1. Iraq becomes Vietnam II, the death toll rises and correspondingly Bush’s poll ratings decrease. There is no terrorist activity launched on mainland USA, only in Iraq. Despite this, the number of statements from the White House about potential threats/alerts will increase every month until the election. This in conjunction with security measures so tight that all foreign journalists will be prevented from entering the US and all American journalists abroad who are on Karl Roves black list will be incarcerated at Guantanamo Bay on attempt at re-entering the country. News items on Iraq will become so frequent that most Americans will actually come to realize where Iraq is located on the map and then the penny will drop. Iraq is just a bad call and it will look bad for Bush. As a result the Dems will run a Dean/Clark ticket. Cheney will retire citing heart trouble and the whole world will do a double take on that one! Rice won’t get to run for VP as everyone is just sick to death of her and rumor that she is Hitlers’ love child just will not abate. The Bush team gets worried, and goes with Powell in an attempt to win back some of the anti-war voters. The White House will worry about his ethnicity but they work on the assumption that anyone short sighted enough to vote for Bush in the first place will probably be colour (note spelling) blind too. WMDs discovered in Iraq in June, along with a series of Christmas cards from Rumsfeld to Saddam. On a closer look some of the weapons have very recent manufacture dates and it is discovered that they were unearthed by Rumsfeld himself (alone) on a “fact” finding mission.
2. Bush, unfortunately wins 2004 by 1% and we again have the world second biggest dick head in the White House. Much to the chagrin of the worlds biggest dick head in Downing St. Having hoped that all the anti-Bush/anti-US/anti-invasion sentiment would be evaporate with the demise of Bush and that he could get back to wooing the Voters in time to get another spin, Blair looks shakey and 2005 can’t be looking like a good year for old Tony!

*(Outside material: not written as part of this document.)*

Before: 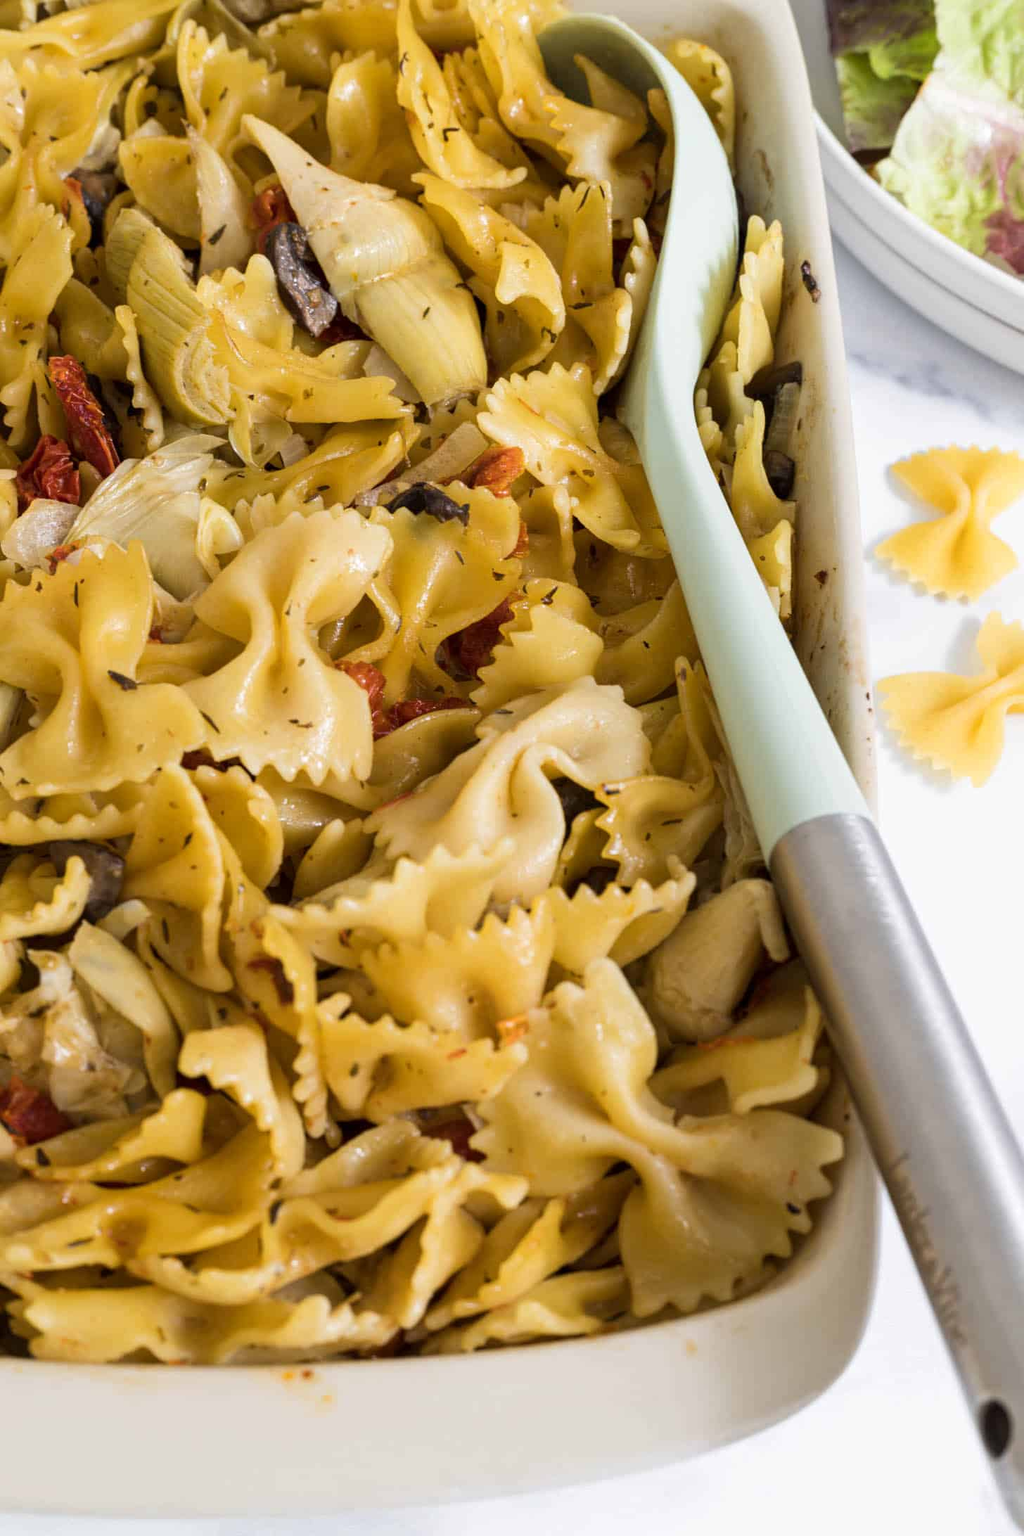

3. Bush wants to invade Saudi but gets told off by his Dad and Cheney (now on death bed after 43 attempts at open(ing) heart surgery) as they are the guys who bankrolled Bush Snr’s campaign in the 80’s and we can’t upset them as they own the keys to the ranch.
4. After deciding to up the intellectual anti and plagiarizing the Frankfurter Allgemine Zeitung and Die Stern and then using babelfish.com to translate, Phillip Adams’ attempt at reviewing a biography of Konrad Ardenauer accidentally wins first prize in a curry recipe competition.
5. Jean Chretian visits Australia to have lunch with Mark Latham and discuss ways legalize marijuana and antagonize Bush. Latham, failing to understand his English mistakes his conversation for being very golf-centric.
6. Howard re-elected, Latham, having spent too much time at home with his family, does surprisingly better than expected.